Valentin Retz plonge dans les profondeurs de l'écriture éternelle
L'écrivain français Valentin Retz, photographié à Paris en 2021, présente son cinquième roman intitulé La Longue Vie, publié dans la collection « Aventures » des éditions Gallimard. Cet ouvrage de 208 pages est disponible au prix de 20,50 euros en version papier et 15 euros en format numérique.
La littérature comme quête d'absolu
La célèbre citation de Marcel Proust affirmant que « la vraie vie, la vie enfin découverte et éclaircie, la seule vie par conséquent pleinement vécue, c'est la littérature » pourrait servir de point de départ à cette nouvelle œuvre. Cette réflexion résonne particulièrement avec l'ensemble de la production littéraire de Valentin Retz, né en 1977, qui entretient avec l'écriture un rapport d'exigence absolue.
L'auteur de Noir parfait (2015) et Une sorcellerie (2021), tous deux publiés chez Gallimard, poursuit dans La Longue Vie sa recherche d'une expression littéraire transcendante. Son nouveau livre se présente comme une véritable aventure métaphysique qui interroge les limites de l'existence humaine.
Trois récits pour défier la mortalité
Le roman déploie une structure narrative ambitieuse et déroutante, organisée autour de trois récits distincts mais entrelacés. Chacun explore à sa manière la possibilité de dépasser la frontière ultime de la mort et de découvrir les secrets d'une vie éternelle. Ces trois tentatives d'échappée hors du temps sont conduites par la voix d'un narrateur-écrivain qui apparaît comme un double fictionnel de l'auteur lui-même.
Ce personnage, habitué aux expériences de vertige existentiel, confie au lecteur : « La vie m'avait déjà mené par des chemins étranges », avant de basculer dans ce qui ressemble à une illumination spirituelle ou à une révélation intérieure profonde. Cette transformation marque la genèse même du roman que le lecteur découvre progressivement.
Une architecture littéraire en miroir
La Longue Vie se construit selon une structure circulaire qui fonctionne comme un miroir tendu à l'acte créateur d'écrire. L'œuvre explore les mécanismes mêmes de la création romanesque tout en interrogeant les possibilités de transcendance par le langage et l'imagination.
Valentin Retz propose ainsi une réflexion profonde sur la capacité de la littérature à défier les contraintes temporelles et à créer des espaces de permanence au-delà de la condition mortelle. Ce roman s'inscrit dans la tradition des œuvres métaphysiques françaises tout en apportant une voix contemporaine et personnelle à cette quête séculaire.

- **DONNÉES SOURCES**:

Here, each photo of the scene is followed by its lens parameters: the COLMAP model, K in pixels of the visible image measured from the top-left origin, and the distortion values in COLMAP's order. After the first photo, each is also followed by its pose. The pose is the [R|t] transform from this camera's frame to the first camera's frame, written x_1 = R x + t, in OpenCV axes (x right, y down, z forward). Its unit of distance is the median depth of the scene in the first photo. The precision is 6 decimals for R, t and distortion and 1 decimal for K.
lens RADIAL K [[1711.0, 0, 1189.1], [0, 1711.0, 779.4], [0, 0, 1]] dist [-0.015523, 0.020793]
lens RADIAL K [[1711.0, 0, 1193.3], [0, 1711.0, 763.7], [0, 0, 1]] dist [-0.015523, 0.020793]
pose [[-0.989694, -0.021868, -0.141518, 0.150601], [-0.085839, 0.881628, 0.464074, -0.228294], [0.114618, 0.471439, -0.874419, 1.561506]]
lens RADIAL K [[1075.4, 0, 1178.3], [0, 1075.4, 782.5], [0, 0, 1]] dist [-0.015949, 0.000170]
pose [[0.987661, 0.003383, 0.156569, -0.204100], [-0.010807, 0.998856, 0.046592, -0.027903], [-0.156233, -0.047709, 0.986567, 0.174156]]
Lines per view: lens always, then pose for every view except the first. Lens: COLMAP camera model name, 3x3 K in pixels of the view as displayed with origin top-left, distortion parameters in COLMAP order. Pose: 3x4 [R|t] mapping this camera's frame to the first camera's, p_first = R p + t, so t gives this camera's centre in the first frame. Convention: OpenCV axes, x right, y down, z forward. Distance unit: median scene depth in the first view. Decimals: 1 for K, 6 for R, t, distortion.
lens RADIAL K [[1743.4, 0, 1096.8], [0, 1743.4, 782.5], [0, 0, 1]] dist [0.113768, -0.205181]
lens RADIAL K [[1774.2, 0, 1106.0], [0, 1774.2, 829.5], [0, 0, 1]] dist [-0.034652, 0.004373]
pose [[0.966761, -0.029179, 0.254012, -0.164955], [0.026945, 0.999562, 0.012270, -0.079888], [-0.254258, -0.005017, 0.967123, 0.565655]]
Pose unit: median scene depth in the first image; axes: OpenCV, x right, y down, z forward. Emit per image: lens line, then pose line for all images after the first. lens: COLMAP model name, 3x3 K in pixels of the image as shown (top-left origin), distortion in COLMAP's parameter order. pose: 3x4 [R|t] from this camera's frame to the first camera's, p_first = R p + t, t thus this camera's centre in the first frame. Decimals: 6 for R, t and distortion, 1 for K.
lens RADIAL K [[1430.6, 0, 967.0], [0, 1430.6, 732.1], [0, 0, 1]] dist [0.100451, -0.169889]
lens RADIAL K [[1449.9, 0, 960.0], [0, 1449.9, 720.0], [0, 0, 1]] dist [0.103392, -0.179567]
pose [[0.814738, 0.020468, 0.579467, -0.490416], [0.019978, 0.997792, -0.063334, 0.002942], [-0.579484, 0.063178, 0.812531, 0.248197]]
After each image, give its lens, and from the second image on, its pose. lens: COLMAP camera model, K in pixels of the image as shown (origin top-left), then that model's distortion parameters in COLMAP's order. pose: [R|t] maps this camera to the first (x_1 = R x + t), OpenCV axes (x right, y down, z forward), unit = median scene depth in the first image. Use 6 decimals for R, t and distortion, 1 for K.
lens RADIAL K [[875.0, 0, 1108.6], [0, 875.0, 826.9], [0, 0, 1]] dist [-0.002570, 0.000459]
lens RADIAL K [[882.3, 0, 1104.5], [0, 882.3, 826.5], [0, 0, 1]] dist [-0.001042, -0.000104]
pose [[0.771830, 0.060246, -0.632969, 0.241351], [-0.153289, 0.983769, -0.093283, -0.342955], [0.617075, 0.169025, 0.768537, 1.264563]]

- **CONSIGNES**:
(1) Recopiez fidèlement un passage de l'extrait de la page : commencez aux mots « Une architecture littéraire » et arrêtez-vous après « langage et l'imagination. ».
(2) Répondez aux questions suivantes d'après l'extrait de la page.
(a) Combien de pages compte le roman La Longue Vie ?
(b) En quelle année Valentin Retz est-il né ?
(c) Autour de combien de récits le roman est-il organisé ?

- **CORRIGÉ**:
(1)
Une architecture littéraire en miroir
La Longue Vie se construit selon une structure circulaire qui fonctionne comme un miroir tendu à l'acte créateur d'écrire. L'œuvre explore les mécanismes mêmes de la création romanesque tout en interrogeant les possibilités de transcendance par le langage et l'imagination.

(2)
(a) 208 pages.
(b) En 1977.
(c) Trois récits.